Indexes are stored on disk in the form of a data structure known as
B+tree. B+tree is in many ways similar to a binary search tree. B+tree follows on the same structure as of a binary search tree, in that each key in a node has all key values less than the key as its left children, and all key values more than the key as its right children.
But there are some very important differences,
- B+tree can have more than 1 keys in a node, in fact thousands of keys is seen typically stored in a node and hence, the branching factor of a B+tree is very large and that allows the B+trees to be a lot shallower as compared to their binary search tree counterparts.
- B+trees have all the key values in their leaf nodes. All the leaf nodes of a B+tree are at the same height, which implies that every index lookup will take same number of B+tree lookups to find a value.
- Within a B+tree all leaf nodes are linked together in a linked-listed, left to right, and since the values at the leaf nodes are sorted, so range lookups are very efficient.
A typical B+tree
If you need more information on B+trees, you can have a detailed look at the article available on Wikipedia.
Why use B+tree?
B+tree is used for an obvious reason and that is speed. As we know that there are space limitations when it comes to memory, and not all of the data can reside in memory, and hence majority of the data has to be saved on disk. Disk as we know is a lot slower as compared to memory because it has moving parts. So if there were no tree structure to do the lookup, then to find a value in a database, the DBMS would have to do a sequential scan of all the records. Now imagine a data size of a billion rows, and you can clearly see that sequential scan is going to take very long.

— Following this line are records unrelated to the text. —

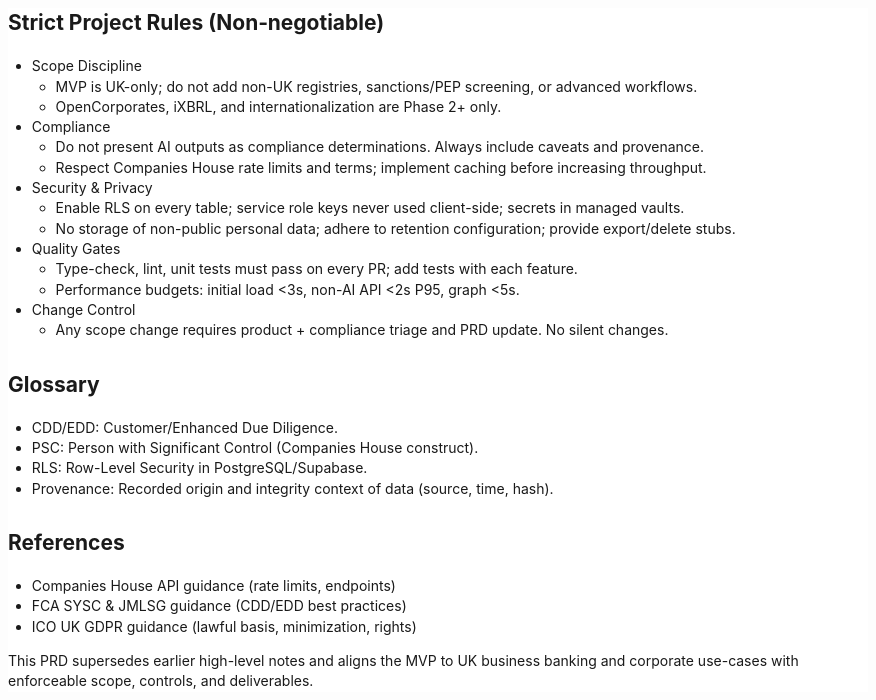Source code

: ## Strict Project Rules (Non‑negotiable)
- Scope Discipline
  - MVP is UK-only; do not add non-UK registries, sanctions/PEP screening, or advanced workflows.
  - OpenCorporates, iXBRL, and internationalization are Phase 2+ only.
- Compliance
  - Do not present AI outputs as compliance determinations. Always include caveats and provenance.
  - Respect Companies House rate limits and terms; implement caching before increasing throughput.
- Security & Privacy
  - Enable RLS on every table; service role keys never used client-side; secrets in managed vaults.
  - No storage of non-public personal data; adhere to retention configuration; provide export/delete stubs.
- Quality Gates
  - Type-check, lint, unit tests must pass on every PR; add tests with each feature.
  - Performance budgets: initial load <3s, non-AI API <2s P95, graph <5s.
- Change Control
  - Any scope change requires product + compliance triage and PRD update. No silent changes.

## Glossary
- CDD/EDD: Customer/Enhanced Due Diligence.
- PSC: Person with Significant Control (Companies House construct).
- RLS: Row-Level Security in PostgreSQL/Supabase.
- Provenance: Recorded origin and integrity context of data (source, time, hash).

## References
- Companies House API guidance (rate limits, endpoints)
- FCA SYSC & JMLSG guidance (CDD/EDD best practices)
- ICO UK GDPR guidance (lawful basis, minimization, rights)

This PRD supersedes earlier high-level notes and aligns the MVP to UK business banking and corporate use-cases with enforceable scope, controls, and deliverables.

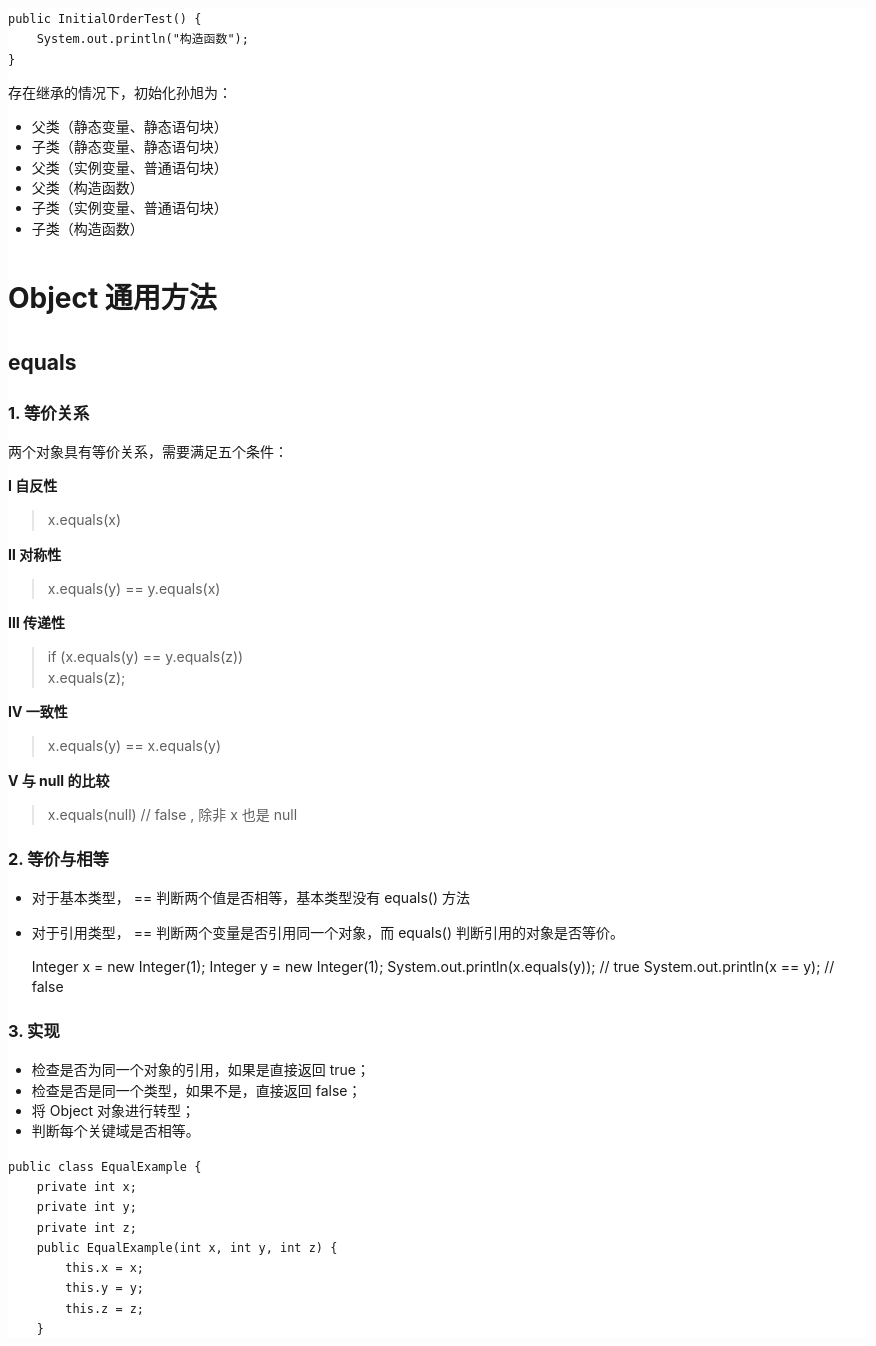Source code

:     public InitialOrderTest() {
        System.out.println("构造函数");
    }

存在继承的情况下，初始化孙旭为：
*  父类（静态变量、静态语句块）
*  子类（静态变量、静态语句块）
*  父类（实例变量、普通语句块）
*  父类（构造函数）
*  子类（实例变量、普通语句块）
*  子类（构造函数）

# Object 通用方法
## equals
### 1. 等价关系
两个对象具有等价关系，需要满足五个条件：

**Ⅰ 自反性**
> x.equals(x)

**Ⅱ 对称性**
> x.equals(y) == y.equals(x)

**Ⅲ 传递性**
> if (x.equals(y) == y.equals(z))   
x.equals(z);

**Ⅳ 一致性**
> x.equals(y) == x.equals(y)

**Ⅴ 与 null 的比较**
> x.equals(null) // false , 除非 x 也是 null

### 2. 等价与相等
* 对于基本类型， == 判断两个值是否相等，基本类型没有 equals() 方法
* 对于引用类型， == 判断两个变量是否引用同一个对象，而 equals() 判断引用的对象是否等价。


    Integer x = new Integer(1);
    Integer y = new Integer(1);
    System.out.println(x.equals(y)); // true
    System.out.println(x == y);      // false

### 3. 实现
*    检查是否为同一个对象的引用，如果是直接返回 true；
*    检查是否是同一个类型，如果不是，直接返回 false；
*    将 Object 对象进行转型；
*    判断每个关键域是否相等。


    public class EqualExample {
        private int x;
        private int y;
        private int z;
        public EqualExample(int x, int y, int z) {
            this.x = x;
            this.y = y;
            this.z = z;
        }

But with B+tree, its possible to store a billion key values (with pointers to billion rows) at a height of 3, 4 or 5, so that every key lookup out of the billion keys is going to take 3, 4 or 5 disk accesses, which is a huge saving.
The reason why B+tree is chosen over other tree structures is that B+trees tend to be very shallow, and since every lookup translates to a disk access, the number of disk accesses required to fetch a value is directly proportional to the height of the tree, so the shallower the tree, the less number of disk accesses.
How is B+tree structured?
B+trees are normally structured in such a way that the size of a node is chosen according to the page size. Why? Because whenever data is accessed on disk, instead of reading a few bits, a whole page of data is read, because that is much cheaper.
Let us look at an example,
Consider InnoDB whose page size is 16KB and suppose we have an index on a integer column of size 4bytes, so a node can contain at most 16 * 1024 / 4 = 4096 keys, and a node can have at most 4097 children.
So for a B+tree of height 1, the root node has 4096 keys and the nodes at height 1 (the leaf nodes) have 4096 * 4097 = 16781312 key values.
This goes to show the effectiveness of a B+tree index, more than 16 million key values can be stored in a B+tree of height 1 and every key value can be accessed in exactly 2 lookups.
How important is the size of the index values?
As can be seen from the above example, the size of the index values plays a very important role for the following reasons:
- The longer the index, the less number of values that can fit in a node, and hence the more the height of the B+tree.
- The more the height of the tree, the more disk accesses are needed.
- The more the disk accesses the less the performance.
So the size of the index values have a direct bearing on performance!
I hope you have understood how B+tree indexes work and how they are used to improve the performance of lookups. I hope you have also understood how important it is to keep the height of the B+tree smaller so as to reduce the number of disk accesses.